Número 27

São Paulo, quarta-feira, 9 de julho de 2003 

«Há um tempo/ em que toda viagem é inútil.» (Donizete Galvão)
 

Bueno de Rivera
Bueno de Rivera


Caros amigos,

Esse mulato de gênio
lavou na pedra-sabão
todos os nossos pecados.


Com estes versos, Carlos Drummond de Andrade saudou Antonio Francisco Lisboa (1730?-1814), o Aleijadinho, seu conterrâneo mineiro que construiu igrejas em Ouro Preto, São João d'El Rei e Congonhas do Campo e as povoou com anjos, santos e profetas.

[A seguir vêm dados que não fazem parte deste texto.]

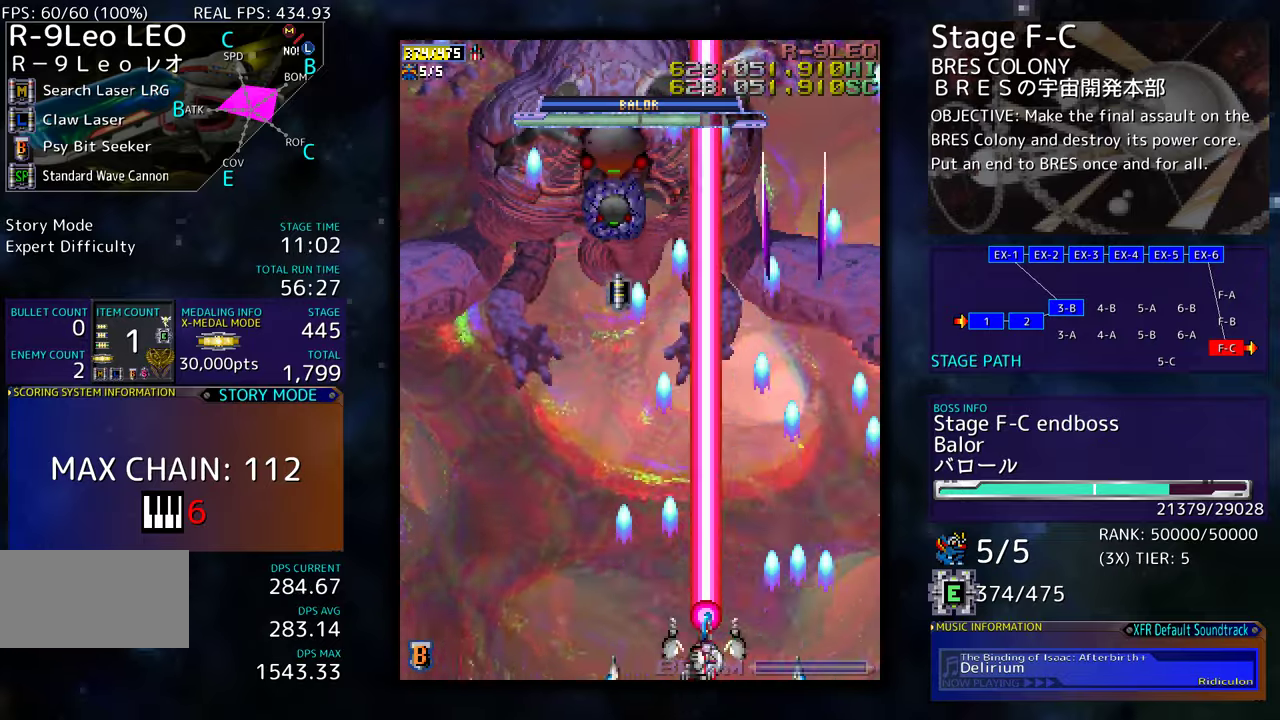
{"buttons": ["DPAD_DOWN", "DPAD_RIGHT"], "events": [[266, "DPAD_DOWN", "down"], [266, "DPAD_LEFT", "up"], [283, "DPAD_RIGHT", "down"]]}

O Aleijadinho é também o tema do poeta desta semana. Bueno de Rivera era o nome artístico do mineiro Odorico Bueno (1911-1982). Publicou três livros de poesia: Mundo Submerso (1944); Luz do Pântano (1948); e Pasto de Pedra (1971).

Nos dois primeiros livros, observa-se no trabalho de Bueno uma dicção marcada pelo surrealismo. No terceiro, o poeta exibe poemas de corte mais formalista, influenciado pelas vanguardas (concretismo, práxis etc.).

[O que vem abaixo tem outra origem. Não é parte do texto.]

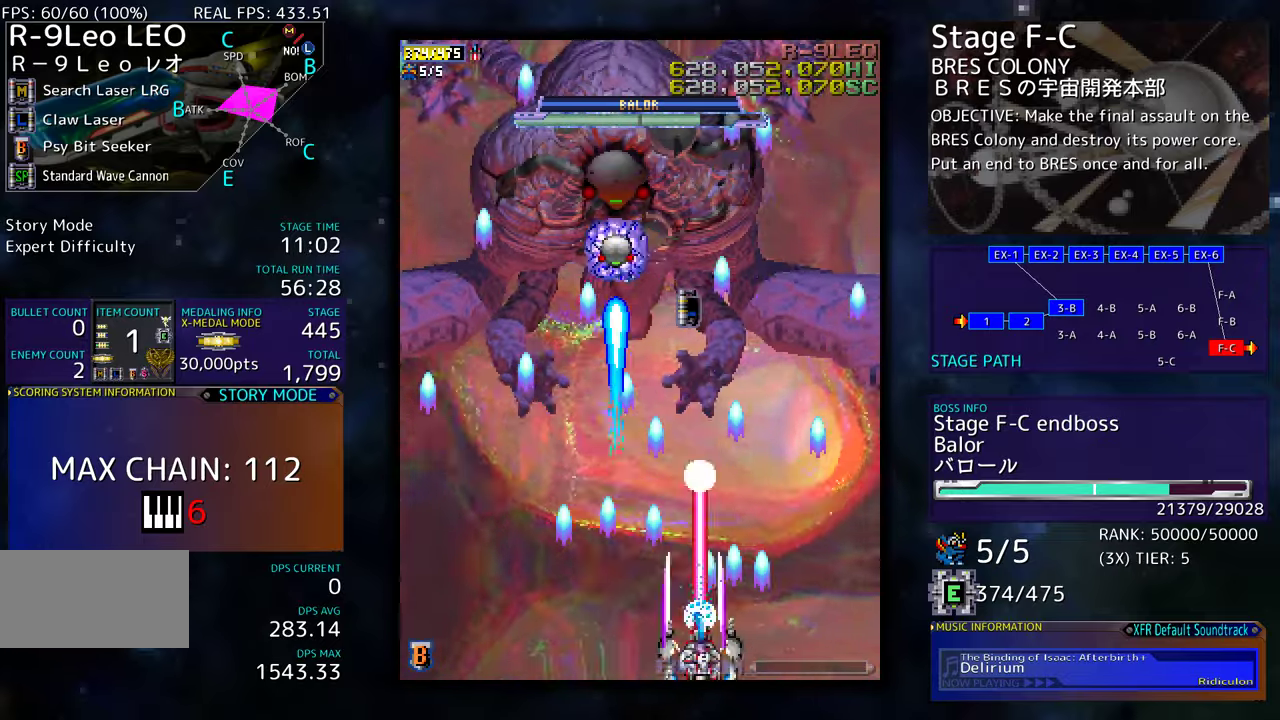
{"buttons": [], "events": [[233, "DPAD_DOWN", "up"], [250, "DPAD_RIGHT", "up"]]}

O poema ao lado, "Aleijadinho: martírio e solidão", é desse último livro. Com versos enxutos e ritmados, Bueno de Rivera narra a saga do Aleijadinho. Segundo os relatos históricos, o artista das igrejas coloniais contraiu uma moléstia degenerativa que lhe foi carcomendo os membros: "Cai o dedo/ polegar/ no ar./ Cai o dedo/ indicador/ de dor." Esse escultor, arquiteto e desenhista que fez a glória do barroco mineiro morreu pobre e foi enterrado como indigente.

É essa a história que Bueno de Rivera retoma neste poema.

Excepcionalmente, neste boletim, não incluo uma foto do poeta: não a encontrei em nenhum lugar ao meu alcance.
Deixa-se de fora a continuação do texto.